--- Direction A ---
In the Les Valseurs article, which short film won the company the 2019 César Award for Best Animated Short Film?
--- Direction B ---
Rewrite the paragraph of the Les Valseurs article that begins "Beside producing its own content" as a short bulleted list, keeping its main facts.

--- Excerpted passage ---

Les Valseurs is a French film production & distribution company founded in 2013 by Damien Megherbi and Justin Pechberty.

They received the 2019 César Award for Best Animated Short Film for Wicked Girl (2017) by Ayce Kartal and an Oscar nomination for the short film Nefta Football Club by Yves Piat in January 2020. On December 21st 2022, they were shortlisted for the 95th Academy Awards under the category Best Live Action Short Film with Sideral (2021).

History

The company was founded in 2013 by Damien Megherbi and Justin Pechberty in Paris, France.

Beside producing its own content, Les Valseurs also act as a distributor. They released Boris Khlebnijov’s Arrhythmia in 2018 and Eugène Green’s Faire la parole in 2017. Their latest release was Sarah Marx's first feature K Contraire in January 2020.

In February 2018, their animated short production Wicked Girl by Ayce Kartal was awarded at Clermont Ferrand International Short Film Festival the National Grand Prize, becoming the first animated short film to be so since the beginning of the festival. In February 2019, Wicked Girl received the César Award for Best Animated Short Film.

In May 2019, their live action short production She Runs received the "Leitz Cine Discovery Prize for Short Film" at Cannes' International Critics' Week.

In September 2019, France Télévisions awarded them the "Jeune Producteur" 30,000€-price.

In January 2020, they received an Oscar nomination for the short film Nefta Football Club by Yves Piat.

--- Data supplied ---
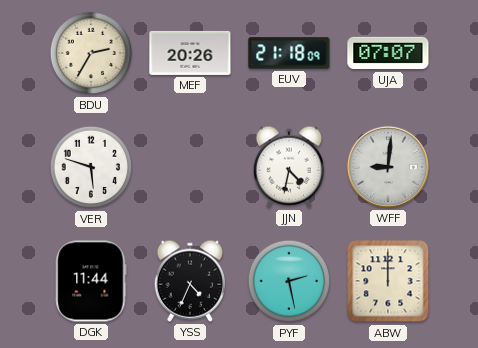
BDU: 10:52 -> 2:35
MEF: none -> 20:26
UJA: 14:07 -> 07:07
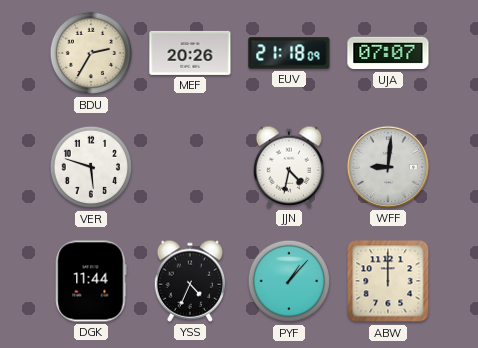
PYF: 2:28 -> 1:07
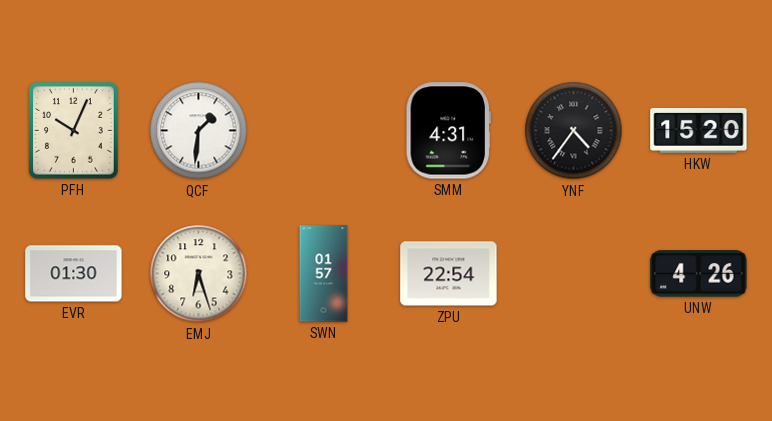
--
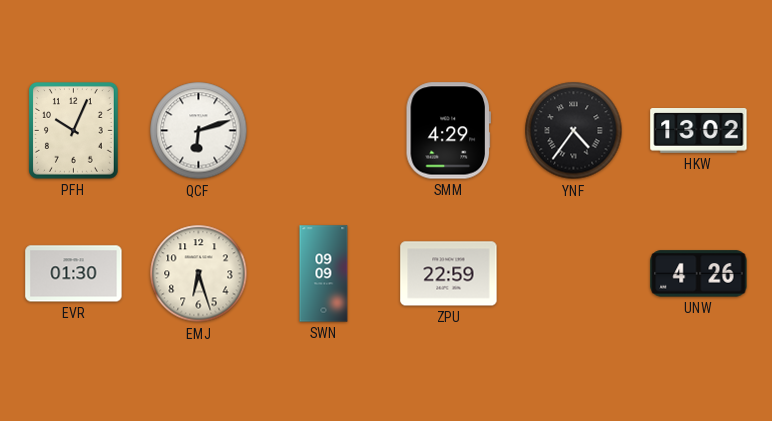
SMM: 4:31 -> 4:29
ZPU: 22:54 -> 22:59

--- Problem solution A ---
Wicked Girl (2017) by Ayce Kartal.

--- Problem solution B ---
- Les Valseurs produces its own content and also works as a distributor.
- 2017: released Eugène Green's Faire la parole.
- 2018: released Boris Khlebnijov's Arrhythmia.
- January 2020: released K Contraire, Sarah Marx's first feature, its latest release.